*Supplied records*.
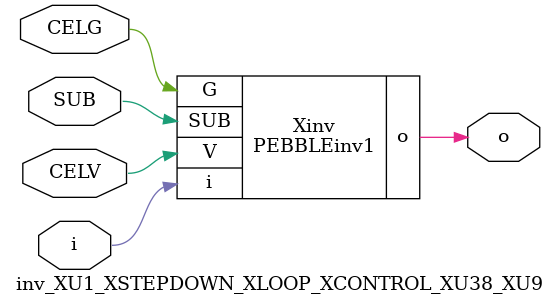
<source format=v>



module PEBBLEinv1 ( o, G, SUB, V, i );

  input V;
  input i;
  input G;
  output o;
  input SUB;
endmodule

//Celera Confidential Do Not Copy inv_XU1_XSTEPDOWN_XLOOP_XCONTROL_XU38_XU9
//Celera Confidential Symbol Generator
//5V Inverter
module inv_XU1_XSTEPDOWN_XLOOP_XCONTROL_XU38_XU9 (CELV,CELG,i,o,SUB);
input CELV;
input CELG;
input i;
input SUB;
output o;

//Celera Confidential Do Not Copy inv
PEBBLEinv1 Xinv(
.V (CELV),
.i (i),
.o (o),
.SUB (SUB),
.G (CELG)
);
//,diesize,PEBBLEinv1

//Celera Confidential Do Not Copy Module End
//Celera Schematic Generator
endmodule

</source>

*Written task*.
From the material above, output every line exactly as written, dropping any picture.

*Answer space*.
<source format=v>



module PEBBLEinv1 ( o, G, SUB, V, i );

  input V;
  input i;
  input G;
  output o;
  input SUB;
endmodule

//Celera Confidential Do Not Copy inv_XU1_XSTEPDOWN_XLOOP_XCONTROL_XU38_XU9
//Celera Confidential Symbol Generator
//5V Inverter
module inv_XU1_XSTEPDOWN_XLOOP_XCONTROL_XU38_XU9 (CELV,CELG,i,o,SUB);
input CELV;
input CELG;
input i;
input SUB;
output o;

//Celera Confidential Do Not Copy inv
PEBBLEinv1 Xinv(
.V (CELV),
.i (i),
.o (o),
.SUB (SUB),
.G (CELG)
);
//,diesize,PEBBLEinv1

//Celera Confidential Do Not Copy Module End
//Celera Schematic Generator
endmodule

</source>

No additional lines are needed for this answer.